"I cannot! I cannot be his wife. Ah! I am too weak. You have told me that I should have to experience trying conflicts, but I had never thought, never dreamt of such a thing as this. No; no, indeed."

"What more?" asked the Mother.

Manna hid her face in her hands, then threw herself upon the Mother's neck and wept.

"The Mother entreated her to let her know the rest, but Manna remained silent; finally she uttered the words:—

"No, I shall take it with me into the grave; it is mine alone."

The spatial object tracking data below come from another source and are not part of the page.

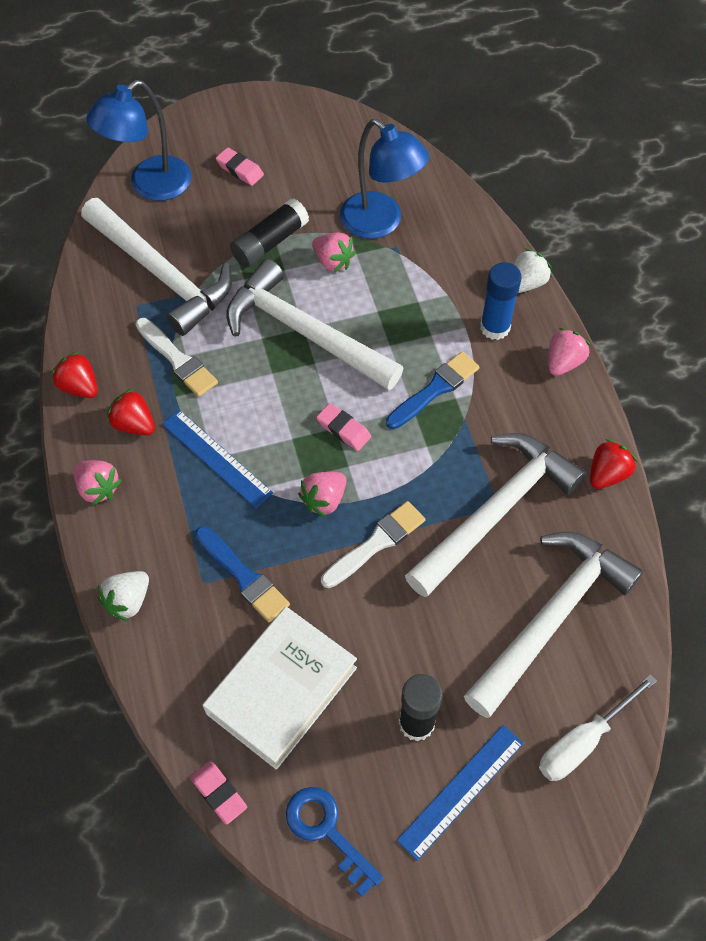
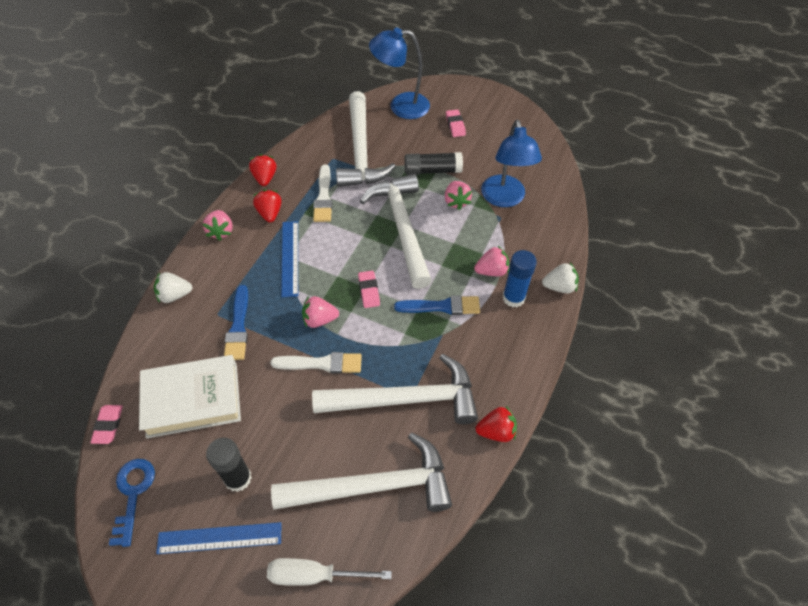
camera: 40 degrees right, 5 degrees down
pink strawberry [548,328,590,376] -> pink strawberry moved to [474,246,509,276]

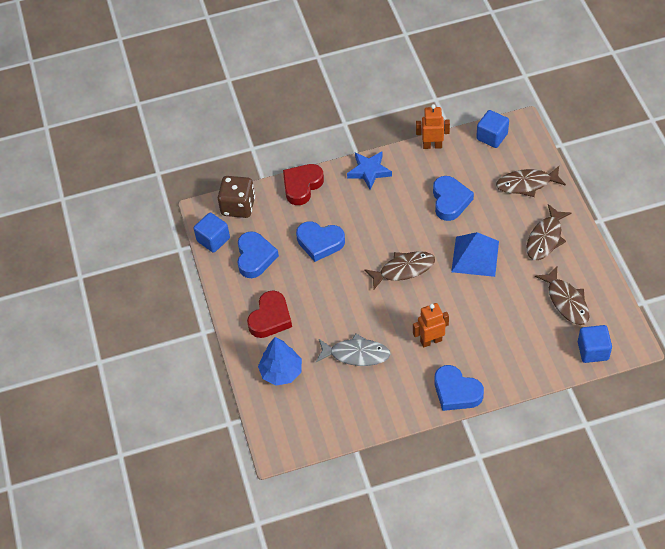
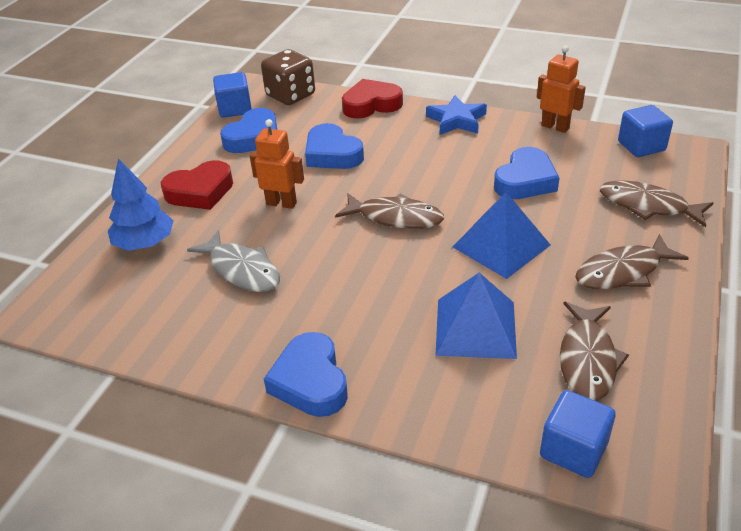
camera: 35 degrees right, 15 degrees down
orange robot [413,303,449,348] -> orange robot moved to [250,119,304,209]
none -> blue pyramid [436,273,517,359]

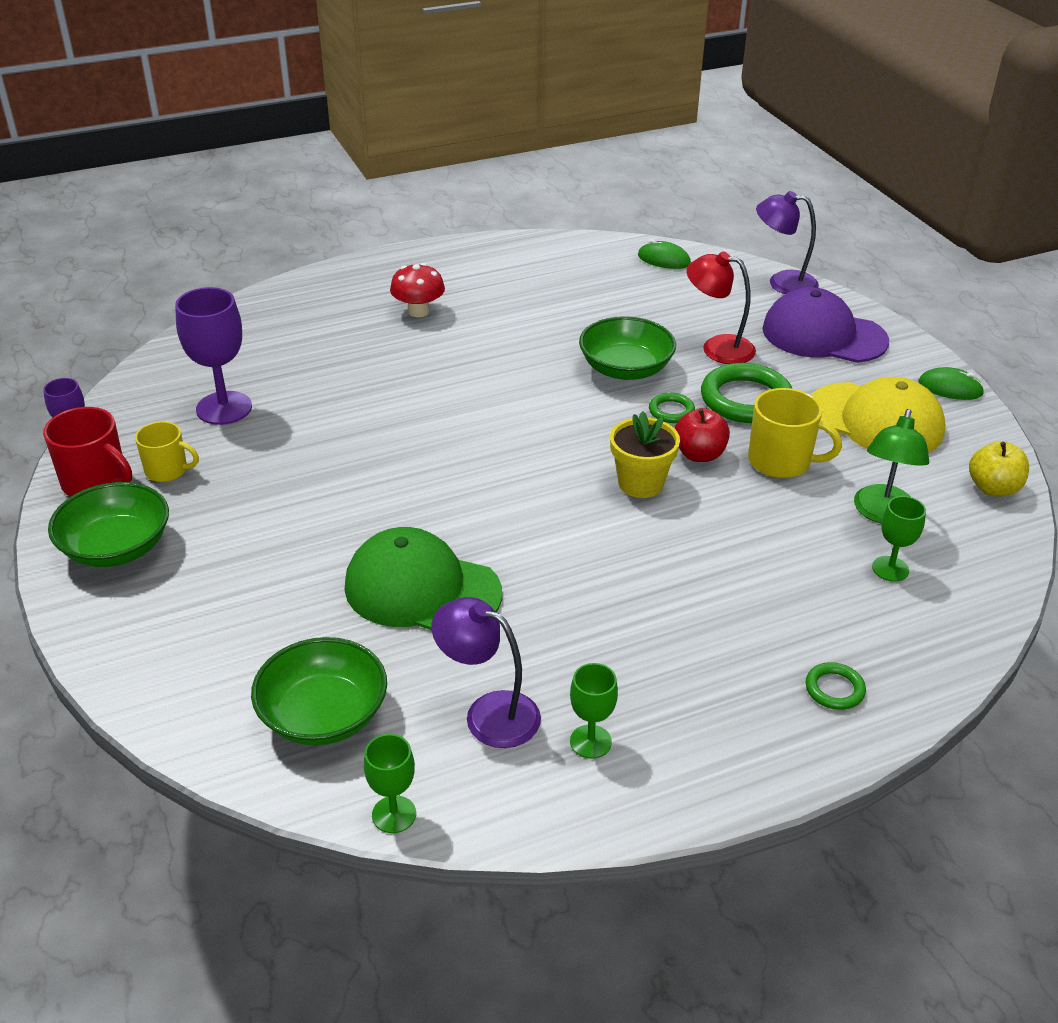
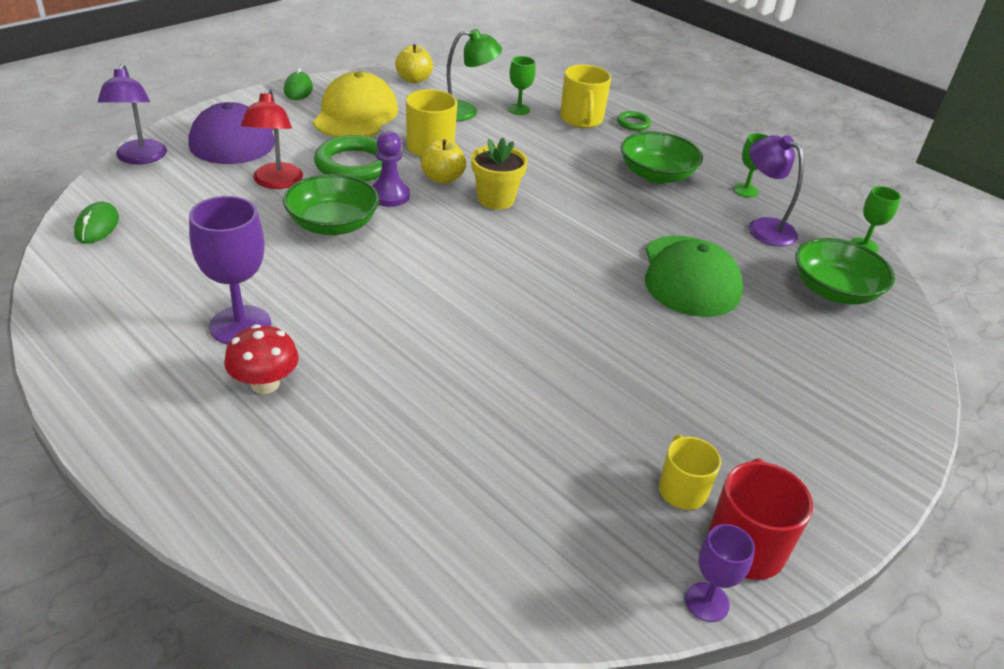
camera: 115 degrees left, 0 degrees up
green bowl [48,482,169,567] -> green bowl moved to [621,131,703,184]
purple goblet [175,287,252,425] -> purple goblet moved to [189,196,271,344]
purple lamp [432,597,541,748] -> purple lamp turned 135 degrees clockwise [749,135,804,246]
green ring [649,393,695,423] -> purple pawn [372,131,410,207]
red apple [674,408,730,462] -> yellow apple [421,139,466,184]
none -> yellow mug [560,65,611,128]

The Professorin spoke words of hope and comfort to her, and asked her whether she had ever mentioned in confession what she now confessed to her. Manna said no, and then threw herself upon her knees before the Mother, and besought her to tell no one what she had related of her father. But she started up suddenly as if bitten by a serpent, when the Professorin told her that she had known it all a long while, that it had been a heavy burden to her, but that it was the duty of the innocent not to withdraw themselves from one who seeks to efface a wretched past.

A strange agitation swept over Manna's countenance.

"Who else knows it? Tell me."

"Why should I, my child? Why do you so torment your soul, and make it wander from house to house, from man to man, crushed, begging, and imploring forgiveness?"

"My prayer, my sacrifice is rejected; I am cast out, we are all cast out. No, I am free; the holy ones in heaven have not been willing to accept my sacrifice. It shall live within my own bosom only, within myself, within my crushed and shattered heart. I am free—free."